- Text extract -

A Beginners Guide to Creating Terrariums

Adding terrariums to your home or office is a wonderful way to brighten your space with a beautiful miniature landscape. By correctly combining soil, base materials, and your plants you can create custom terrariums that thrive.

Steps for Designing Terrariums

Select Your Container

Terrarium containers come in all shapes and sizes. While you can pick one based on your personal aesthetic and design preferences, you will need to take a few other factors into consideration to ensure your container works well:

  • Select a container that is watertight. You do not want water spilling out of your terrarium into your home or office.
  • Your container should not have glass that is so thick that it distorts the image of your terrarium.
  • Make sure that you have enough room to fit your hand into the container. You will be reaching into it to arrange and prune your plants.

Once you’ve selected your container, clean it with glass cleaner and wait a day for the chemicals to dissipate before planting.

- Things to do -
1 > Copy the stretch of the terrarium guide from "Select Your Container" through "dissipate before planting.".
2 > Resume the terrarium guide, picking up right after its last sentence.
The entries after this point come from a separate source.

- Data section -
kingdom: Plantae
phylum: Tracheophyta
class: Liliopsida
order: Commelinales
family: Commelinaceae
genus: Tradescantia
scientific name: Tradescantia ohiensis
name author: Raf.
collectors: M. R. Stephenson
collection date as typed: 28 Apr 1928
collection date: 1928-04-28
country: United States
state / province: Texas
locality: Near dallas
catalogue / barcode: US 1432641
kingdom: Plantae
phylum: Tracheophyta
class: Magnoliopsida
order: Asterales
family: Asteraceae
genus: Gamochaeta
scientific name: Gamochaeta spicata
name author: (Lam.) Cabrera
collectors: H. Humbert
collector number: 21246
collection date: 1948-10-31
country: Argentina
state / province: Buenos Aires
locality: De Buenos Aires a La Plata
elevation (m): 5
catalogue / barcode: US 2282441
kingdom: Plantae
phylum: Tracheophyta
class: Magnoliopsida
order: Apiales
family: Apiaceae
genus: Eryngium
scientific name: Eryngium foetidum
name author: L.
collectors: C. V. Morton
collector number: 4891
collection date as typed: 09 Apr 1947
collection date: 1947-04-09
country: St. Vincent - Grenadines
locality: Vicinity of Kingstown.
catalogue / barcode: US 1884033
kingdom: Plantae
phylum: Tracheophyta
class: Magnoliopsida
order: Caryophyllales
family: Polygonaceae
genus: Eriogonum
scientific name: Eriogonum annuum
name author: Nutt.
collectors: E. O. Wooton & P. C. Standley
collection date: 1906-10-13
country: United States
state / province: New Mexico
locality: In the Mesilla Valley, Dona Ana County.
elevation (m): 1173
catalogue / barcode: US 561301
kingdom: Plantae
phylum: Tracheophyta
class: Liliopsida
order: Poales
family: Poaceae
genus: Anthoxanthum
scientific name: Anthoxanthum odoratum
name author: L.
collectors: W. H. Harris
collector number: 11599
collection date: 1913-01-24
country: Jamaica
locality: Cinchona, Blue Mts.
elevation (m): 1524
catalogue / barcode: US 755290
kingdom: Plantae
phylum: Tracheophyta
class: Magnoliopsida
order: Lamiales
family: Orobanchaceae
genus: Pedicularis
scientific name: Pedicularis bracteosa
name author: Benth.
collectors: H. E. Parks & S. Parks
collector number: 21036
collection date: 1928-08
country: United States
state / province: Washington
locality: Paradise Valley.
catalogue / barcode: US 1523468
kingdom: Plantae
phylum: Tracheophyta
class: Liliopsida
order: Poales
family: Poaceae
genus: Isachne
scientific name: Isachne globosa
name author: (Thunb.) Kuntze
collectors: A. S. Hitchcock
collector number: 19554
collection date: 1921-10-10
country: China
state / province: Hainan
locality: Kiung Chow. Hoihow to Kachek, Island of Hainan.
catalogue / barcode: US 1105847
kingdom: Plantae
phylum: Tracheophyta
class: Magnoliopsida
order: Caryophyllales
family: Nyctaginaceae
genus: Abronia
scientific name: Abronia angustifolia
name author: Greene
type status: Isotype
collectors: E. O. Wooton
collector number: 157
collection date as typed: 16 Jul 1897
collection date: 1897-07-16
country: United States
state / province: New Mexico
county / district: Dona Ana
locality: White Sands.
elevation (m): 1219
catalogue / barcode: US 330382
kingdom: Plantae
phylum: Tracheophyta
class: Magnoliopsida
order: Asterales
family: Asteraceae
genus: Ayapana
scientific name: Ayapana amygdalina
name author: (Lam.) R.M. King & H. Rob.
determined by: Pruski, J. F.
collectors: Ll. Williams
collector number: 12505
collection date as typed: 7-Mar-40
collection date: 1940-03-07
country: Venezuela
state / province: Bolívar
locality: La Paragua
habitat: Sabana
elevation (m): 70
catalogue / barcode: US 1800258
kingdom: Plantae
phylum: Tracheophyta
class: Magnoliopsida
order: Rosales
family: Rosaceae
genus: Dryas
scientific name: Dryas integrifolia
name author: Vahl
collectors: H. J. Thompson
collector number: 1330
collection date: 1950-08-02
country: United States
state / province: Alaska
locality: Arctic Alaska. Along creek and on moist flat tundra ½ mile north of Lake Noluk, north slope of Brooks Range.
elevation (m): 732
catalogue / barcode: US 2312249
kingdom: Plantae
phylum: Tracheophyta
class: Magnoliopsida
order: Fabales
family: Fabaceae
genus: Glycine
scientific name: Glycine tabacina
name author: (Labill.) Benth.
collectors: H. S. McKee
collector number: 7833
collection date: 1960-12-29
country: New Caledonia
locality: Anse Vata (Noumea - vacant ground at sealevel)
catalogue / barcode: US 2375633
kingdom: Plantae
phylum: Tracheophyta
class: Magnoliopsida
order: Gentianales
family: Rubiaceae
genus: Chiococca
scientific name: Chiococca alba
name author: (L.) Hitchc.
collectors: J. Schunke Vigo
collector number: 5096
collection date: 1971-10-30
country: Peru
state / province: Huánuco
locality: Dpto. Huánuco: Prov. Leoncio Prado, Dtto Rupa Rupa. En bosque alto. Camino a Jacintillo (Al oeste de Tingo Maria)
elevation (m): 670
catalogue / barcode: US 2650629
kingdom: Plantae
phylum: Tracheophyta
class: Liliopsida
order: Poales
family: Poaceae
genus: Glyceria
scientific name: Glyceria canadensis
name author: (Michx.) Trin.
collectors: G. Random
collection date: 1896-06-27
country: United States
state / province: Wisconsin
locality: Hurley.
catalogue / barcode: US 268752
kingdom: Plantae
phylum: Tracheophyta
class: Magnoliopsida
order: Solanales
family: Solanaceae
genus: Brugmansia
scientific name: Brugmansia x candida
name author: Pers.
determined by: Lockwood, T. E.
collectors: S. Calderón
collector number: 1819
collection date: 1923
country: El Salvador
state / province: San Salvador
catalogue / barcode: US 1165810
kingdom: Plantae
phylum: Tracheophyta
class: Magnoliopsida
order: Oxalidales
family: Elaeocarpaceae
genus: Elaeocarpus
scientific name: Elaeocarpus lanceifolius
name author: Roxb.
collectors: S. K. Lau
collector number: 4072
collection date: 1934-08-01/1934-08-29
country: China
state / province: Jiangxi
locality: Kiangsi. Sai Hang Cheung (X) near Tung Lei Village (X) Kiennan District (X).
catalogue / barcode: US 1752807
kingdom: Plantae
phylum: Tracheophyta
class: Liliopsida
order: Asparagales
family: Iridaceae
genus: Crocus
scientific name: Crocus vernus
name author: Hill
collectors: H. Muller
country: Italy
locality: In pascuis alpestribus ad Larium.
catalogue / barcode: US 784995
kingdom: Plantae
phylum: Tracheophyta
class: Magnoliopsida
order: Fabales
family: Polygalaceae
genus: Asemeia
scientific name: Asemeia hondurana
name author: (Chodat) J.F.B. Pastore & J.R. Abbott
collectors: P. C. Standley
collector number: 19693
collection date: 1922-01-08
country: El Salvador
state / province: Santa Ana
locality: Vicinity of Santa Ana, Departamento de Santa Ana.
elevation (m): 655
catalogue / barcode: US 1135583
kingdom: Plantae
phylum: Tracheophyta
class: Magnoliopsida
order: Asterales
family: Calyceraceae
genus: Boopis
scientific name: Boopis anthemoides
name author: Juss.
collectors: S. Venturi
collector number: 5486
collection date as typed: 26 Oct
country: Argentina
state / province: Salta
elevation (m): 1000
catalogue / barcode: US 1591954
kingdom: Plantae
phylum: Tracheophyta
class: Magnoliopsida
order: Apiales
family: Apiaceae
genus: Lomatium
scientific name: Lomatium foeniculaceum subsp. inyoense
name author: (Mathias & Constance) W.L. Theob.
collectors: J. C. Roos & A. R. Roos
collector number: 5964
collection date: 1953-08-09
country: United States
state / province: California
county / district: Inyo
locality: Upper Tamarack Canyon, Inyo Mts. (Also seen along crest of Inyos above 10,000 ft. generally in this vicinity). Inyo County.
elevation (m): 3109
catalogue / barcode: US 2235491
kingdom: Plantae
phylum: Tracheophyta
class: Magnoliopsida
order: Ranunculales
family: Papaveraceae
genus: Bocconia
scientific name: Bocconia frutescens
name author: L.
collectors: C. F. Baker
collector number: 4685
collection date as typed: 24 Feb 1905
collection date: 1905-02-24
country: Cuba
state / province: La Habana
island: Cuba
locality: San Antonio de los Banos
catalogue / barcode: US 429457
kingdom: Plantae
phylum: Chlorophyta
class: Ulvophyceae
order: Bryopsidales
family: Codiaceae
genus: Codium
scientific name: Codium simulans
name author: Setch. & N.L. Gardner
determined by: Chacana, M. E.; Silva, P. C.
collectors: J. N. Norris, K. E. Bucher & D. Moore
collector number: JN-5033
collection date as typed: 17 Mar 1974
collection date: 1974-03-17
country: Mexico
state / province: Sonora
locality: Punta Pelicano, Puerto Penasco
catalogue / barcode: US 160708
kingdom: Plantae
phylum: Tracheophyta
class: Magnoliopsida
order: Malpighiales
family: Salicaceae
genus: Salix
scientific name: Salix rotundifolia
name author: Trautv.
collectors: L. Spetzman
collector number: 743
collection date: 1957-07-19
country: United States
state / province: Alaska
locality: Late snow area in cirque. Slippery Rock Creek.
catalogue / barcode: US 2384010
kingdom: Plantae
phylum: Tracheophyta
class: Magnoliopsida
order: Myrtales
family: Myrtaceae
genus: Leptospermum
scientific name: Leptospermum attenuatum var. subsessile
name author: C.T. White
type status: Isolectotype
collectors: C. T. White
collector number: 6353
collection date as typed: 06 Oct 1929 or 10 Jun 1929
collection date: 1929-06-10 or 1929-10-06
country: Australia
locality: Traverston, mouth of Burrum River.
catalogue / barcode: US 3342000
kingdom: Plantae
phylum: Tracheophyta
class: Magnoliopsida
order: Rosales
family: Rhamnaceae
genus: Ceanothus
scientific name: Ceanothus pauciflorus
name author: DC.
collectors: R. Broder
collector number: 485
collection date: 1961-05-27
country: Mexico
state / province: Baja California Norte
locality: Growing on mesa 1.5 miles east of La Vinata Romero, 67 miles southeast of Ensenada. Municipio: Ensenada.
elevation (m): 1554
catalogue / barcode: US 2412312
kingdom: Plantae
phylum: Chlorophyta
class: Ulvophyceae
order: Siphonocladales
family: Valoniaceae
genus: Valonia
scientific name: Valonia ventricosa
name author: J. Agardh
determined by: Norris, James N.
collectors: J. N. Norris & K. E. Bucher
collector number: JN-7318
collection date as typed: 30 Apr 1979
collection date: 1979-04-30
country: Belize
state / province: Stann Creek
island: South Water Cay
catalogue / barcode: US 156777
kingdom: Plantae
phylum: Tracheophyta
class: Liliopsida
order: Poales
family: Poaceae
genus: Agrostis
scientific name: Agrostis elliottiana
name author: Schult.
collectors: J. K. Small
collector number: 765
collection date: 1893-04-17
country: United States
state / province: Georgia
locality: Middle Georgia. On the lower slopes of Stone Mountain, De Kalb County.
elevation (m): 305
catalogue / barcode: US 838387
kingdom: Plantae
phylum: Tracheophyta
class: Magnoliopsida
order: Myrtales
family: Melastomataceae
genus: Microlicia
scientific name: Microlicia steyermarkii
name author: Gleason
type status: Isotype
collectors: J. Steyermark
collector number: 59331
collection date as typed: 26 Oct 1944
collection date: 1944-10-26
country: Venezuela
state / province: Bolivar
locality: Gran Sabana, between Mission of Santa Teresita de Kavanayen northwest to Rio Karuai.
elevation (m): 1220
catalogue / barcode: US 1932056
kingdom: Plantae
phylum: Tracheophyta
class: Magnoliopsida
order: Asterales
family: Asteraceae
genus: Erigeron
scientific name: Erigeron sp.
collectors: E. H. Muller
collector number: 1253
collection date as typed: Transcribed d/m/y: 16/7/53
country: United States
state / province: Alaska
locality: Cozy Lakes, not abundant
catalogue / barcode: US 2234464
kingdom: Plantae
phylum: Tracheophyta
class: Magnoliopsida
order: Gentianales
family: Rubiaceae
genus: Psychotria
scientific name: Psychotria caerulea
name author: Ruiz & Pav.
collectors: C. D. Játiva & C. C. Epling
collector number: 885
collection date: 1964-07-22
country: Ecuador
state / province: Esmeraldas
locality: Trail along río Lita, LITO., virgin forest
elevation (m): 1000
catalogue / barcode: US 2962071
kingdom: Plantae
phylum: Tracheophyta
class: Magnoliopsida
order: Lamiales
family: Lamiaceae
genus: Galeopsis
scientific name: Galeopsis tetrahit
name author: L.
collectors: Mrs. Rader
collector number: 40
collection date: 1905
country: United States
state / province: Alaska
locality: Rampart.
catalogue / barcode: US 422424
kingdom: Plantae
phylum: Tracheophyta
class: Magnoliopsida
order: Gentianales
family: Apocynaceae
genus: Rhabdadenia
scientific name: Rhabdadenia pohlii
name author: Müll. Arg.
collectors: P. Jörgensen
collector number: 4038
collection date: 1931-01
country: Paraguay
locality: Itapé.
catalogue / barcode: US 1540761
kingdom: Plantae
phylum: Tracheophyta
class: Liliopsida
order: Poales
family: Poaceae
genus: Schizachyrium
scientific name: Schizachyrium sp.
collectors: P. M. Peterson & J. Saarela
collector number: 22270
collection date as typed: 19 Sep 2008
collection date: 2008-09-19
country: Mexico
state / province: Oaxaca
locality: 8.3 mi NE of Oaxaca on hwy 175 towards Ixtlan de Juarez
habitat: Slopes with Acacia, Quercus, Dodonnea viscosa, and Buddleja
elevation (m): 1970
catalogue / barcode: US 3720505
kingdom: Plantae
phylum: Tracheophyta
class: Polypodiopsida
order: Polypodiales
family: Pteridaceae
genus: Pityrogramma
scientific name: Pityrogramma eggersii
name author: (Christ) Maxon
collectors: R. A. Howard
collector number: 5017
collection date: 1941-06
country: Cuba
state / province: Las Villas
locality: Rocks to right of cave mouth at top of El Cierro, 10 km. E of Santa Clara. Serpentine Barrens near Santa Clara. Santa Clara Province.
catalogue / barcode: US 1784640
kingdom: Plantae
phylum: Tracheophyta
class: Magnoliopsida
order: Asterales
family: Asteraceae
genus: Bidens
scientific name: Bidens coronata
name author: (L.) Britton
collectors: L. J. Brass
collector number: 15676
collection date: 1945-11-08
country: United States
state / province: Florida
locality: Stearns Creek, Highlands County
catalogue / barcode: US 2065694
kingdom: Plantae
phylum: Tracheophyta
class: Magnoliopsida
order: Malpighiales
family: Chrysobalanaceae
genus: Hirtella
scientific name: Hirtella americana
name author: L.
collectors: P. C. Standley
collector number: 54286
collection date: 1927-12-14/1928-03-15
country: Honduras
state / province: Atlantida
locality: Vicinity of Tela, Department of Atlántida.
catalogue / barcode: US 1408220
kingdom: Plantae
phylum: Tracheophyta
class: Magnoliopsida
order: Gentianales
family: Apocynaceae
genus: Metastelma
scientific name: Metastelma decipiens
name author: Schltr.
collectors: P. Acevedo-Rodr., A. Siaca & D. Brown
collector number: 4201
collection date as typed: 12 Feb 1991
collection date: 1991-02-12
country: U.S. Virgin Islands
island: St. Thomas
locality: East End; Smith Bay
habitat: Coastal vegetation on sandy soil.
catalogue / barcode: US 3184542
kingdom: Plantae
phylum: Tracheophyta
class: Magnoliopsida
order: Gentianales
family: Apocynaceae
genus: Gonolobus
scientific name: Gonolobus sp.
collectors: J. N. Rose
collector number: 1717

- Per-task outputs -
1 >
Select Your Container

Terrarium containers come in all shapes and sizes. While you can pick one based on your personal aesthetic and design preferences, you will need to take a few other factors into consideration to ensure your container works well:

  • Select a container that is watertight. You do not want water spilling out of your terrarium into your home or office.
  • Your container should not have glass that is so thick that it distorts the image of your terrarium.
  • Make sure that you have enough room to fit your hand into the container. You will be reaching into it to arrange and prune your plants.

Once you’ve selected your container, clean it with glass cleaner and wait a day for the chemicals to dissipate before planting.

2 >
Layer Your Base

There are two different styles of terrarium bases: simple and layered. Simple terrariums are comprised of a layer of charcoal and then a layer of bonsai soil and are primarily used in hanging glass globes that have more limited space. Layered terrariums have an added layer under the charcoal and soil comprised of decorative stones or glass with a barrier of landscape fabric. If you are creating a layered terrarium, begin by placing  about an inch of decorative stones or glass in the bottom of your container. Next, cut a piece of landscape fabric to the size of your container and place it on top of the decorative layer. The landscape fabric will serve as a barrier to prevent soil from spilling into your decorative glass or stone layer, while still allowing water through for better drainage. Next put down a thin layer of charcoal, about ¼ – ⅓ cup, to absorb excess moisture and keep your container fresh.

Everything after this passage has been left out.